Beautiful World, Where Are You Quotes

Quotes

A woman sat in a hotel bar, watching the door. Her appearance was neat and tidy: white blouse, fair hair tucked behind her ears. She glanced at the screen of her phone, on which was displayed a messaging interface, and then looked back at the door again. It was late March, the bar was quiet, and outside the window to her right the sun was beginning to set over the Atlantic. It was four minutes past seven, and then five, six minutes past. Briefly and with no perceptible interest she examined her fingernails. At eight minutes past seven, a man entered through the door.

Narrator

The opening paragraph of the novel immediately situates the reader within what will be a big turning point in the life of the story’s protagonist, Alice Kelleher. Much like her creator, Alice is a successful writer having trouble coping with the dark side of success: the intrusive quality of being famous. Yeah, sure, we all can cry a river for rich and famous people who whine about at least one-half of that equation, but it’s a little different with writers. Writing—at least most writing—is by definition a solitary pursuit that screams out for an especially intense sort of respect of privacy. Alice is recovering from what used to routinely be called a nervous breakdown and what is referred to by exactly that outdated expression by Alice herself. The man who enters the door will exert a new gravitation force on her orbit.

Other than a little criticism and some very long emails, I haven’t written anything now for almost two years. And I think the space in my life has been cleared out at this stage, and it’s empty, and maybe for that reason it’s time for me to fall in love again. I need to feel that my life has some kind of centre, somewhere for my thoughts to return and rest.

Alice, in email to Eileen

A great big chunk of the novel is devoted to the exchange of emails between Alice and her friend Eileen. These emails are really the heart and soul of this book which is less about action than it is about thought; it is more a philosophical treatise than an action-filled story. This particular admission expressed within the privacy of a two-way communique also highlights a major reason behind the emotional breakdown that sent Alice first to a hospital for treatment before she was able to latch onto a great big unpopulated residence she’s housesitting in while the owners look for a buyer. If a writer isn’t selling what they’re writing, they’re still a writer, but is a writer still a writer if they aren’t writing?

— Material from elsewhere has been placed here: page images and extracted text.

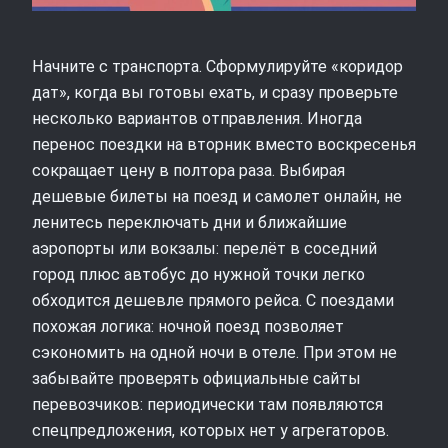
Начните с транспорта. Сформулируйте «коридор
дат», когда вы готовы ехать, и сразу проверьте
несколько вариантов отправления. Иногда
перенос поездки на вторник вместо воскресенья
сокращает цену в полтора раза. Выбирая
дешевые билеты на поезд и самолет онлайн, не
ленитесь переключать дни и ближайшие
аэропорты или вокзалы: перелёт в соседний
город плюс автобус до нужной точки легко
обходится дешевле прямого рейса. С поездами
похожая логика: ночной поезд позволяет
сэкономить на одной ночи в отеле. При этом не
забывайте проверять официальные сайты
перевозчиков: периодически там появляются
спецпредложения, которых нет у агрегаторов.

I can’t believe I have to tolerate these things – having articles written about me, and seeing my photograph on the internet, and reading comments about myself. When I put it like that, I think: that’s it? And so what? But the fact is, although it’s nothing, it makes me miserable, and I don’t want to live this kind of life. When I submitted the first book, I just wanted to make enough money to finish the next one. I never advertised myself as a psychologically robust person, capable of withstanding extensive public inquiries into my personality and upbringing. People who intentionally become famous – I mean people who, after a little taste of fame, want more and more of it – are, and I honestly believe this, deeply psychologically ill.

Alice, in email to Eileen

At its elemental foundation, the novel is an exploration of the psychological impact of becoming famous. That it contains elements of autobiography goes without saying, of course, but where does the biographical impetus end and the fiction begin? In the seams of the narrative, of course, and it is up to the reader to determine where they are reading what might well perceived to be a cry for help by the author (if, indeed, Alice’s perspective reflects her own) and where they are reading a possible alternative reality constructed by the author for the purpose exploration. A reader should always be careful when it comes to identifying characters in a novel with the writer of that novel even when it seems that the connection is quite definitive.